##### SUPPLIED PASSAGE #####
- Location of Estlink 1

Location
- Country: Estonia, Finland
- General direction: north–south
- From: Harku converter station, Estonia 59°23′5″N 24°33′37″E﻿ / ﻿59.38472°N 24.56028°E
- Passes through: Gulf of Finland
- To: Espoo converter station, Finland 60°12′14″N 24°33′06″E﻿ / ﻿60.20389°N 24.55167°E

Ownership information
- Partners: Elering Fingrid

Construction information
- Cable manufacturer: ABB
- Cable installer: Global Marine Systems
- Cable layer: CS Sovereign
- Substation manufacturer: ABB
- Substation installer: ABB
- Construction started: 2006
- Commissioned: 2006

Technical information
- Type: Submarine power cable
- Current type: HVDC
- Total length: 105 km (65 mi)
- Capacity: 350 MW
- AC voltage: 330 kV (Estonia), 400 kV (Finland)
- DC voltage: ±150 kV
- No. of poles: 2

= Estlink =

Submarine power cables between Estonia and Finland

Estlink is a set of HVDC submarine power cables between Estonia and Finland. Estlink 1 was the first interconnection between the Baltic and Nordic electricity markets followed by Estlink 2 in 2014. The main purpose of the Estlink connection is to secure power supply in both regions to integrate the Baltic and Nordic energy markets.

==Estlink 1==
===History===
First plans for a submarine power cable between the Baltic and the Nordic regions were proposed in 1990s. Negotiations between Eesti Energia, Pohjolan Voima, Helsingin Energia, Graninge (now E.ON Sverige), Latvenergo, Statkraft and TXE Nordic Energy, a subsidiary of TXU (now Energy Future Holdings Corporation) started In 1999, and on 9 October 2001 a contract was signed in Tallinn. However, only after the harsh winter of 2002–2003 which resulted in an increased demand for power, the project of the submarine cable between Estonia and Finland got a boost. The letter of intention for underwater sea cable was signed between Eesti Energia, Pohjolan Voima, Helsingin Energia and Latvenergo on 31 March 2003. In May 2004, the Lithuanian power company Lietuvos Energija agreed to participate in the project, shortly after which the project company AS Nordic Energy Link was established. On 29 April 2005, the Estlink project was launched. Construction of Harku converter station and land cable installation begins on 5 April 2006. The submarine cable was laid in September 2006. The Estlink cable was inaugurated on 4 December 2006 and it became fully operational on 5 January 2007.
#####
> _REQUIREMENT A_
Answer these from the Estlink text:
(i) Which company made the cable?
(ii) What is the total length?
(iii) On what date was the Estlink cable inaugurated?
> _REQUIREMENT B_
Turn the paragraph of the Estlink text that begins "First plans for a submarine power cable" into a short list of dated steps, keeping its main facts.
> _REQUIREMENT C_
Reproduce everything in the Estlink text from "Technical information" down to "Nordic energy markets.".
##### RECORD EXCERPTS #####
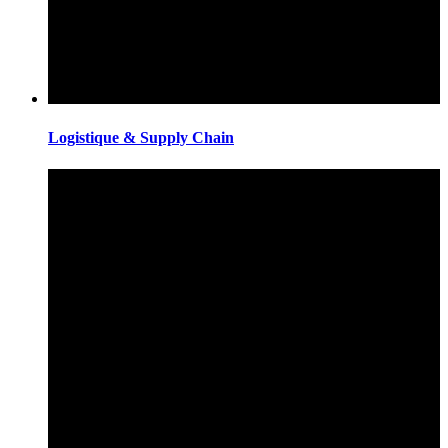
Logistique & Supply Chain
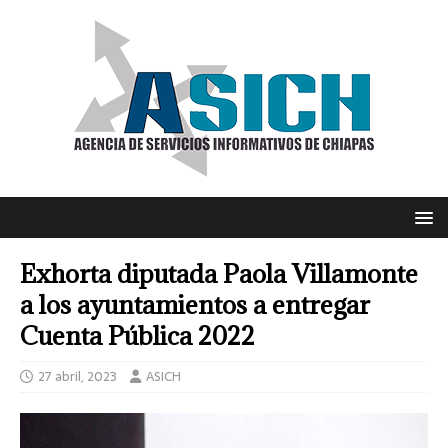
Exhorta diputada Paola Villamonte
a los ayuntamientos a entregar
Cuenta Pública 2022
27 abril, 2023
ASICH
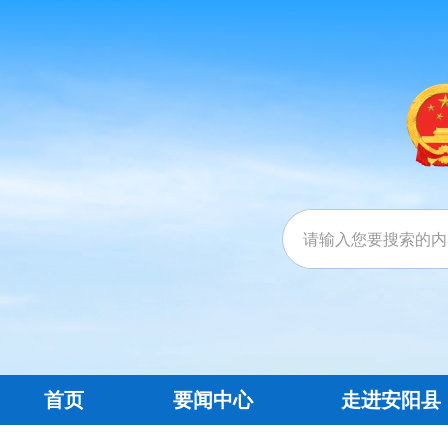
首页
要闻中心
走进安阳县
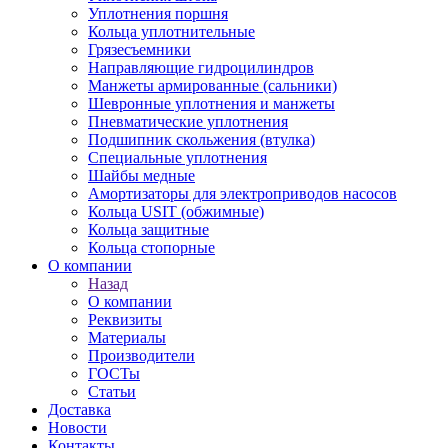
Уплотнения поршня
Кольца уплотнительные
Грязесъемники
Направляющие гидроцилиндров
Манжеты армированные (сальники)
Шевронные уплотнения и манжеты
Пневматические уплотнения
Подшипник скольжения (втулка)
Специальные уплотнения
Шайбы медные
Амортизаторы для электроприводов насосов
Кольца USIT (обжимные)
Кольца защитные
Кольца стопорные
О компании
Назад
О компании
Реквизиты
Материалы
Производители
ГОСТы
Статьи
Доставка
Новости
Контакты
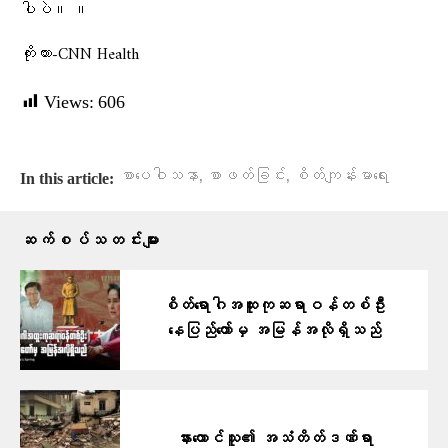
ပါပဲ။ ။
ကိုးကား-CNN Health
Views:
606
,
,
စာပေဝါသနာ
စာဖတ်ခြင်း
စိတ်ကျန်းမာရေး
In this article:
ဆက်စပ်သတင်းများ
စိတ်ရောဂါအထူးကုဆရာဝန်တစ်ဦး
‌နေပြည်တော်မှ အမြန်အလိုရှိသည်
နားထောင်သူ၏ အသံတိတ်ဒဏ်ရာ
#####
> _PROBLEM SOLUTION A_
(i) ABB
(ii) 105 km (65 mi)
(iii) 4 December 2006

> _PROBLEM SOLUTION B_
- 1990s: First plans for a submarine power cable between the Baltic and Nordic regions are proposed.
- 1999: Negotiations start between Eesti Energia, Pohjolan Voima, Helsingin Energia, Graninge (now E.ON Sverige), Latvenergo, Statkraft and TXE Nordic Energy.
- 9 October 2001: A contract is signed in Tallinn.
- Winter 2002–2003: A harsh winter raises power demand and gives the project a boost.
- 31 March 2003: Eesti Energia, Pohjolan Voima, Helsingin Energia and Latvenergo sign a letter of intention.
- May 2004: Lietuvos Energija joins, and the project company AS Nordic Energy Link is set up soon after.
- 29 April 2005: The Estlink project is launched.
- 5 April 2006: Construction of Harku converter station and land cable installation begin.
- September 2006: The submarine cable is laid.
- 4 December 2006: The cable is inaugurated.
- 5 January 2007: The cable becomes fully operational.

> _PROBLEM SOLUTION C_
Technical information
- Type: Submarine power cable
- Current type: HVDC
- Total length: 105 km (65 mi)
- Capacity: 350 MW
- AC voltage: 330 kV (Estonia), 400 kV (Finland)
- DC voltage: ±150 kV
- No. of poles: 2

= Estlink =

Submarine power cables between Estonia and Finland

Estlink is a set of HVDC submarine power cables between Estonia and Finland. Estlink 1 was the first interconnection between the Baltic and Nordic electricity markets followed by Estlink 2 in 2014. The main purpose of the Estlink connection is to secure power supply in both regions to integrate the Baltic and Nordic energy markets.